• RECORDS FOR THIS EXERCISE:
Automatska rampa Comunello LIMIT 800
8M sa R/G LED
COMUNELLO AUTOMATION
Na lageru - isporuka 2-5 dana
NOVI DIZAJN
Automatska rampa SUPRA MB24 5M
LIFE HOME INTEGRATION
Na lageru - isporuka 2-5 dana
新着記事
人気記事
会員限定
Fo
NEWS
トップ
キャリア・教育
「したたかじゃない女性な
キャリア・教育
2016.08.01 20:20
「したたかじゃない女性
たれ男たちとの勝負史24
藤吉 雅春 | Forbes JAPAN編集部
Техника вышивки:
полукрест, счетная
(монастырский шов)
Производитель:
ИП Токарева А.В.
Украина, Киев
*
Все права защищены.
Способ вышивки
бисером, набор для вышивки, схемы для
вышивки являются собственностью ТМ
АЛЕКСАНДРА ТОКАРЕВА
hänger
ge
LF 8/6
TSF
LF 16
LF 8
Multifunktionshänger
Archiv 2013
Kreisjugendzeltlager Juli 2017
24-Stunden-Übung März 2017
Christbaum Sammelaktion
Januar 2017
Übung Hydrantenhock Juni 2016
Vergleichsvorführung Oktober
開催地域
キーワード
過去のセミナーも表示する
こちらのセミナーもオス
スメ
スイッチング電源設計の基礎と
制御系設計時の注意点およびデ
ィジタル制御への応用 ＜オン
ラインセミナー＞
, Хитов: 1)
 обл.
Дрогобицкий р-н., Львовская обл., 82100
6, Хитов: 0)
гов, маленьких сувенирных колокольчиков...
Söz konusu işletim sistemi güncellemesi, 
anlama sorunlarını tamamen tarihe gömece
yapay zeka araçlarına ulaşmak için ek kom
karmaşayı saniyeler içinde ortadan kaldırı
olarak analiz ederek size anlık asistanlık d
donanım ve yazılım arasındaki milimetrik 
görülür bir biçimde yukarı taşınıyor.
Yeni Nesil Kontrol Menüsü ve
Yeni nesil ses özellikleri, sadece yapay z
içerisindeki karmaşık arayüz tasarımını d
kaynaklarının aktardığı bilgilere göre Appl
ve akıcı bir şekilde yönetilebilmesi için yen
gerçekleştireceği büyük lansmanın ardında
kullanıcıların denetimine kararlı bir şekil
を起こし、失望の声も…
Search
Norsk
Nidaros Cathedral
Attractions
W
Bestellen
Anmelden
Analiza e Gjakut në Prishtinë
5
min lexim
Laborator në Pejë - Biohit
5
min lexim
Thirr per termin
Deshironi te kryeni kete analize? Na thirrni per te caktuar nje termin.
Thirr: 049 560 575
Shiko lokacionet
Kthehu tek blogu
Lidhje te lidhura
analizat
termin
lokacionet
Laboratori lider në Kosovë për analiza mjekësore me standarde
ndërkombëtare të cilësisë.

• INSTRUCTION: Could you type out every entry again exactly as it stands?

• WRITTEN RESPONSE:
Automatska rampa Comunello LIMIT 800
8M sa R/G LED
COMUNELLO AUTOMATION
Na lageru - isporuka 2-5 dana
NOVI DIZAJN
Automatska rampa SUPRA MB24 5M
LIFE HOME INTEGRATION
Na lageru - isporuka 2-5 dana
新着記事
人気記事
会員限定
Fo
NEWS
トップ
キャリア・教育
「したたかじゃない女性な
キャリア・教育
2016.08.01 20:20
「したたかじゃない女性
たれ男たちとの勝負史24
藤吉 雅春 | Forbes JAPAN編集部
Техника вышивки:
полукрест, счетная
(монастырский шов)
Производитель:
ИП Токарева А.В.
Украина, Киев
*
Все права защищены.
Способ вышивки
бисером, набор для вышивки, схемы для
вышивки являются собственностью ТМ
АЛЕКСАНДРА ТОКАРЕВА
hänger
ge
LF 8/6
TSF
LF 16
LF 8
Multifunktionshänger
Archiv 2013
Kreisjugendzeltlager Juli 2017
24-Stunden-Übung März 2017
Christbaum Sammelaktion
Januar 2017
Übung Hydrantenhock Juni 2016
Vergleichsvorführung Oktober
開催地域
キーワード
過去のセミナーも表示する
こちらのセミナーもオス
スメ
スイッチング電源設計の基礎と
制御系設計時の注意点およびデ
ィジタル制御への応用 ＜オン
ラインセミナー＞
, Хитов: 1)
 обл.
Дрогобицкий р-н., Львовская обл., 82100
6, Хитов: 0)
гов, маленьких сувенирных колокольчиков...
Söz konusu işletim sistemi güncellemesi, 
anlama sorunlarını tamamen tarihe gömece
yapay zeka araçlarına ulaşmak için ek kom
karmaşayı saniyeler içinde ortadan kaldırı
olarak analiz ederek size anlık asistanlık d
donanım ve yazılım arasındaki milimetrik 
görülür bir biçimde yukarı taşınıyor.
Yeni Nesil Kontrol Menüsü ve
Yeni nesil ses özellikleri, sadece yapay z
içerisindeki karmaşık arayüz tasarımını d
kaynaklarının aktardığı bilgilere göre Appl
ve akıcı bir şekilde yönetilebilmesi için yen
gerçekleştireceği büyük lansmanın ardında
kullanıcıların denetimine kararlı bir şekil
を起こし、失望の声も…
Search
Norsk
Nidaros Cathedral
Attractions
W
Bestellen
Anmelden
Analiza e Gjakut në Prishtinë
5
min lexim
Laborator në Pejë - Biohit
5
min lexim
Thirr per termin
Deshironi te kryeni kete analize? Na thirrni per te caktuar nje termin.
Thirr: 049 560 575
Shiko lokacionet
Kthehu tek blogu
Lidhje te lidhura
analizat
termin
lokacionet
Laboratori lider në Kosovë për analiza mjekësore me standarde
ndërkombëtare të cilësisë.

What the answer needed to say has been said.